Retry strategy comparison
| Strategy | Collision risk | Implementation complexity | Best for |
|---|---|---|---|
| Fixed delay | High | Low | Internal services on stable networks |
| Exponential backoff | Medium | Medium | Server-to-server communication |
| Exponential + jitter | Low | Medium | Mobile clients (recommended) |
| Circuit breaker + backoff | Lowest | High | Critical payment flows |
Handling partial failures in multi-step mutations
Most teams get this wrong. A payment flow is rarely a single operation. It’s usually charge, then create order, then send confirmation. If step two fails, you need the idempotency key scoped to the entire operation, not individual steps.
suspend fun processOrder(key: String, request: OrderRequest): OrderResult {
return db.withIdempotency(key) {
val charge = paymentGateway.charge(request.amount) // Step 1
try {
val order = orderRepo.create(charge.id, request) // Step 2
emailService.sendConfirmation(order) // Step 3
OrderResult(order.id, charge.id)
} catch (e: Exception) {
paymentGateway.refund(charge.id) // Compensate step 1
throw e
}
}
}
This is a saga pattern in miniature. The idempotency key wraps the saga, not the individual steps. On retry, if the saga already completed, return the stored result. If it failed, the compensation already ran, and the retry re-executes the full saga safely.

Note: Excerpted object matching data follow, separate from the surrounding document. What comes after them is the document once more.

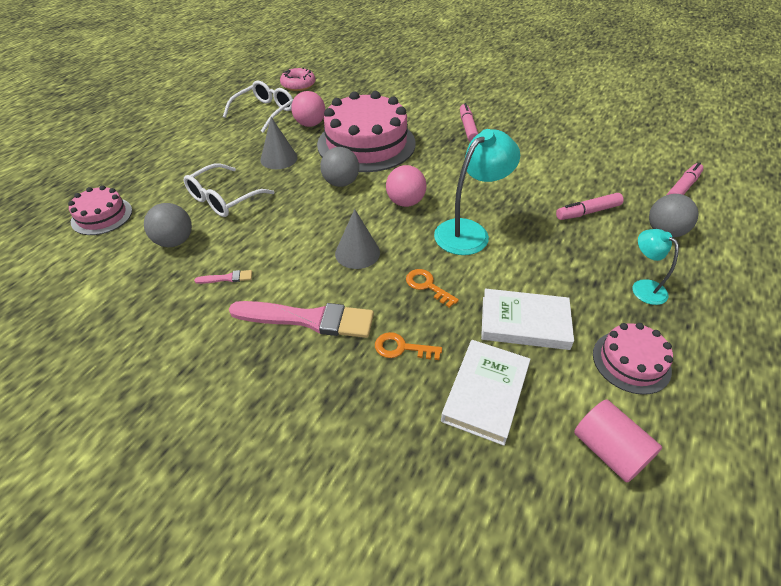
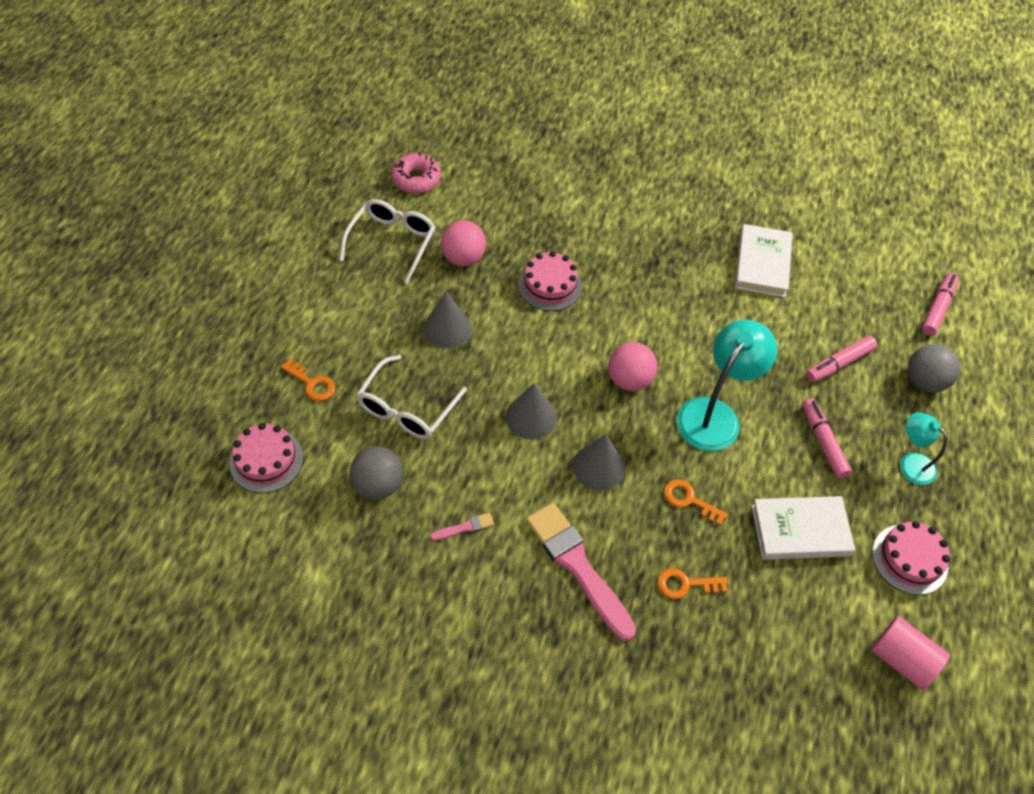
camera: 15 degrees left, 10 degrees up
(164, 177) = (312, 383): none -> orange key
(308, 319) = (577, 566): pink brush -> pink brush turned 120 degrees counterclockwise
(316, 215) = (531, 417): none -> grey cone
(341, 183) = (542, 359): grey ball -> none
(366, 144) = (550, 285): pink cake -> pink cake, size x0.50
(467, 128) = (669, 237): pink marker -> pink marker (823, 442)
(485, 393) = (780, 621): white book -> white book (762, 264)

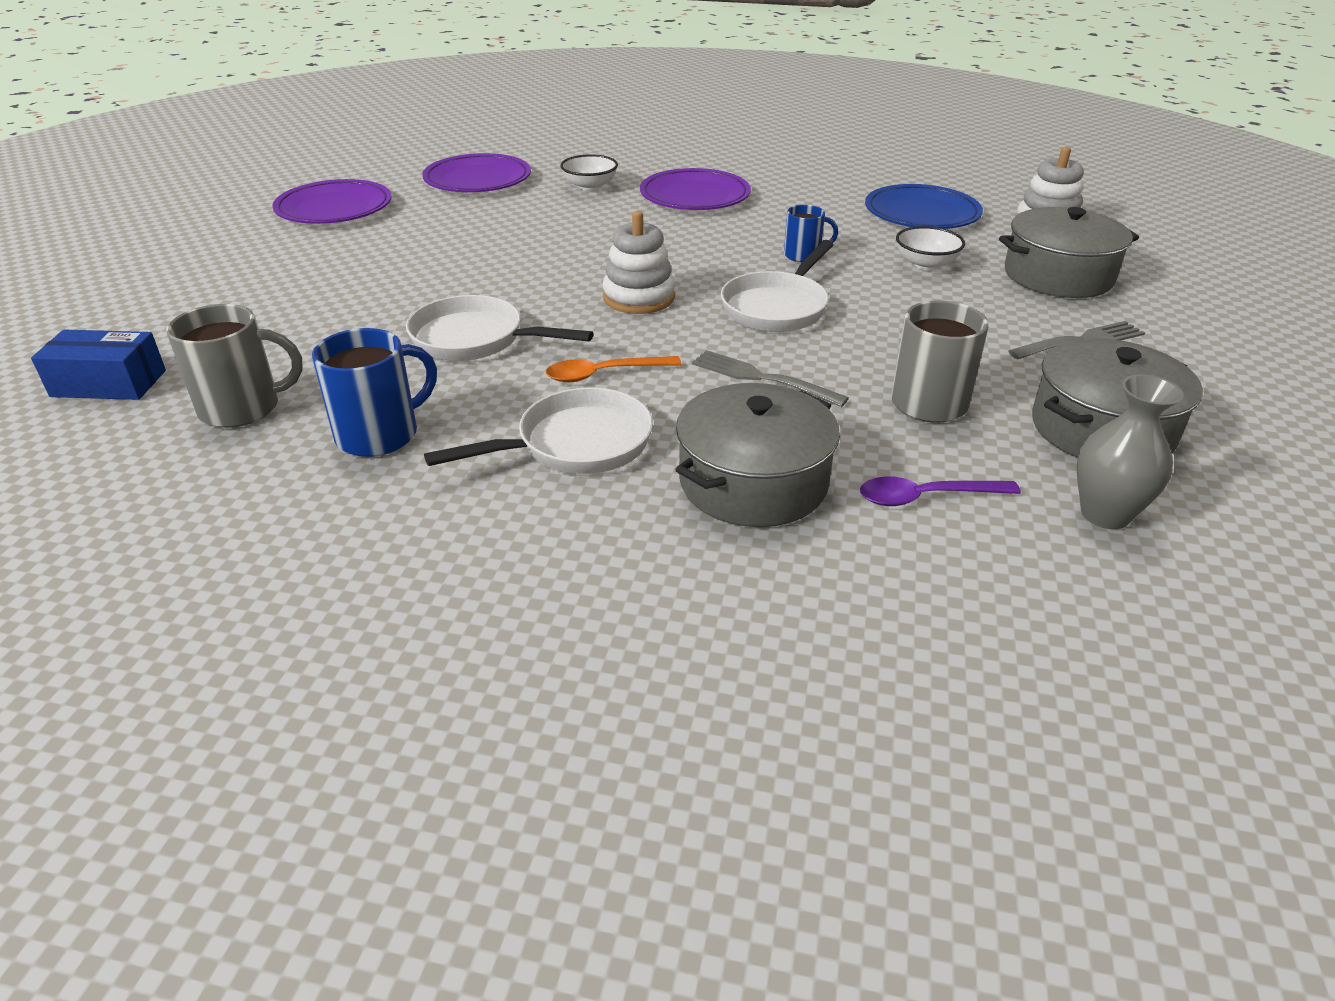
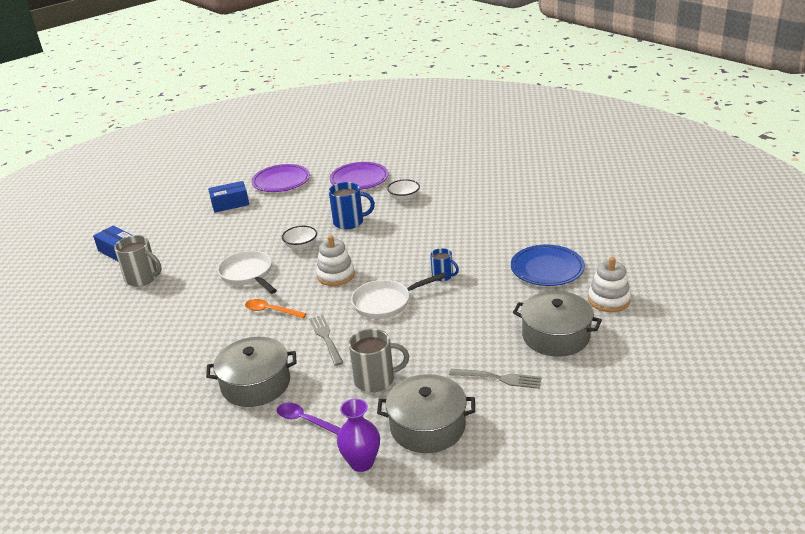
camera: 40 degrees right, 5 degrees down
(274, 257) = (230, 204): none -> blue box
(380, 434) = (168, 307): blue mug -> blue mug (349, 222)
(575, 445) = (220, 340): white pan -> none
(695, 196) = (444, 220): purple plate -> none
(925, 264) = (496, 303): white bowl -> white bowl (301, 246)
(1105, 514) = (361, 462): grey vase -> purple vase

Key expiration and storage
Stripe expires idempotency keys after 24 hours. Good enough. It bounds storage growth while covering any reasonable retry window. A created_at index with a periodic cleanup job handles this in PostgreSQL.
Expect roughly 50-100 bytes per record. At 1 million requests per day with a 24-hour TTL, that’s around 100 MB. Trivial for any production database.
What to actually do with this
Generate idempotency keys client-side, and scope them to the user’s intent. One key per button tap, not per HTTP request. Store the key before the first attempt so retries reuse it, even across app restarts.
Use database-level atomicity for deduplication. INSERT ON CONFLICT is your lock. Don’t build distributed locking infrastructure when your database already gives you exactly-once semantics at the row level.
Always use exponential backoff with jitter on mobile clients. Fixed delays cause thundering herds. The formula min(cap, base * 2^attempt) + random_jitter is well-proven. Implement it once in a shared retry utility and enforce it across your networking layer.
The numbers here are clear: idempotency is not optional. On mobile networks, it’s the difference between a payment system that works and one that generates support tickets. Build it in from the start.